The family of David Haines, the British aid worker brutally murdered by Islamic State militants, have held a memorial service for him.

Joining friends and family in remembering the slain humanitarian was Barbara, the wife of another Islamic State (Isis) hostage and dedicated volunteer Alan Henning, and their children.

Haines’ service was held in his childhood city of Perth, Scotland, six days after that of Henning’s memorial and five weeks after he was beheaded.

Father-of-two Haines, 44, served 12 years as an aircraft engineer with the RAF before he turned to humanitarian work, providing aid to a number of victims and refugees caught up in hostilities within war-torn regions including Libya during its 2011 civil war and Sudan.

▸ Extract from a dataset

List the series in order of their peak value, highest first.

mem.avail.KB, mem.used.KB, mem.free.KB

He was captured in Syria in March 2013 while working for relief agency ACTED, before being paraded in front of Isis videos and beheaded on screen in retaliation for Britain’s involvement in the fight against the jihadist group.

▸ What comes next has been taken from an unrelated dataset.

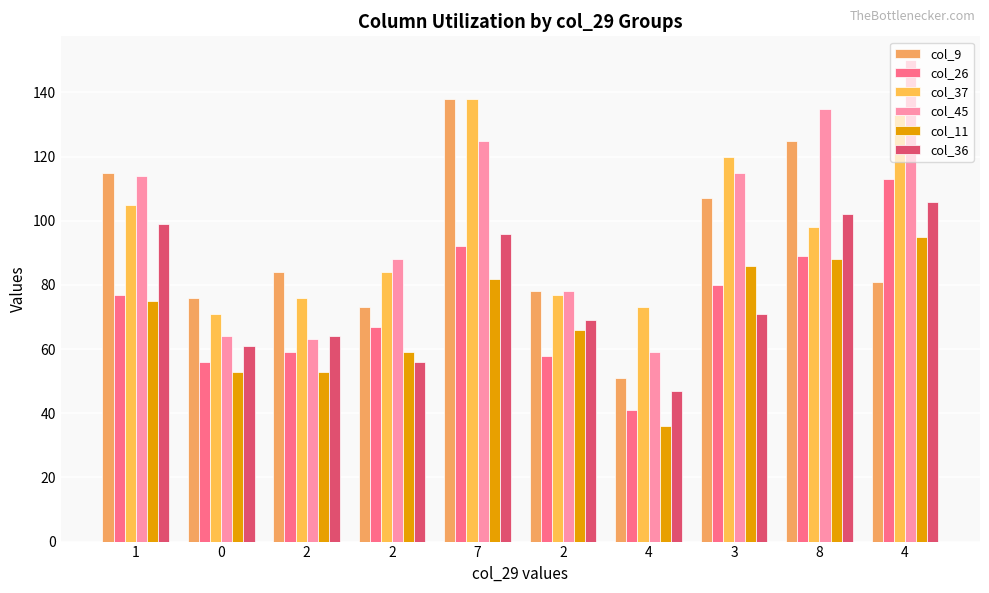

Which series changed the most between 3 and 8?

col_36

In a video tribute on the eve of the memorial service, Michael Haines, David’s brother, said: “[He] would want us all to remember that extremism, terrorism and the mistreatment of people is not something that just happens to those thousands of miles away.

“It's something that affects us all in the UK too. My brother's killers want to hurt all of us and stop us believing in the very things which took David into conflict zones - charity and human kindness.”

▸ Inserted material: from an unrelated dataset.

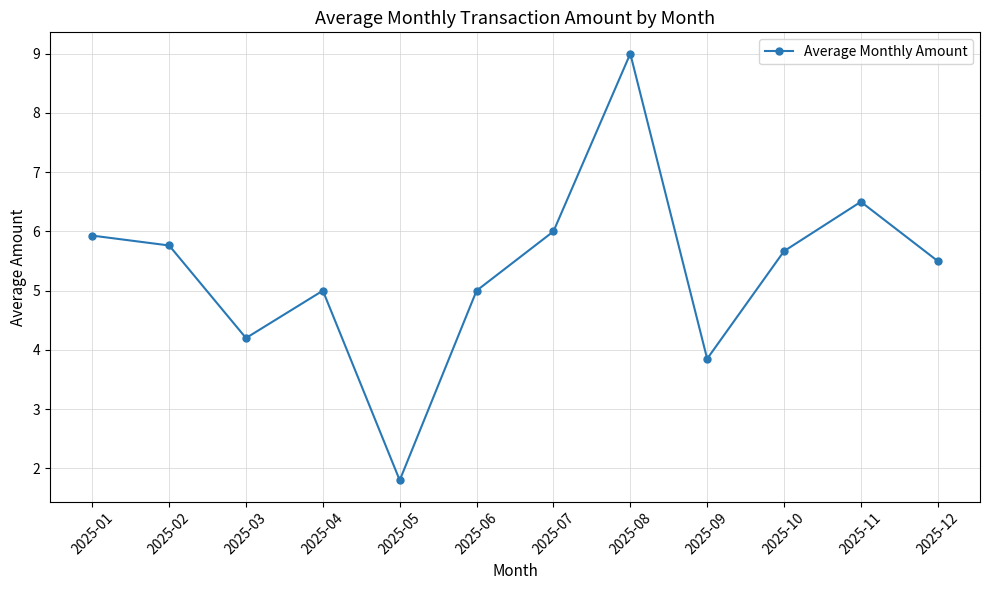

What is the average value?

5.4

According to the BBC, Haines’ family requested that mourners wear brightly-coloured clothes and any RAF berets in honour of his military service, while asking them to donate to Hostage UK rather than give flowers.




Michael Haines and Barbara, the wife of murdered taxi driver Mr Henning, from Eccles in Salford, yesterday released a joint letter calling on people from all faiths to unite in a shared struggle against “hateful acts”.

A service for Mr Henning, 47, was held in Greater Manchester on Sunday entitled ‘His Life and Legacy Remembered’, and included speeches from faith and political leaders.

Michael Haines added in his video address: “I am calling on all of us - every community, every faith - in the coming weeks and months to find a single act of unity. One simple gesture, one act, one moment that draws people together.

“My brother didn't see other nationalities or religions, he just saw other human beings in need of a real help to get by, or sometimes a lot of help to live to see another day.

“This is how my family will remember him, and we hope you all will too - a man of kindness, open and caring, willing to cross the road to help others. My brother. David Haines.”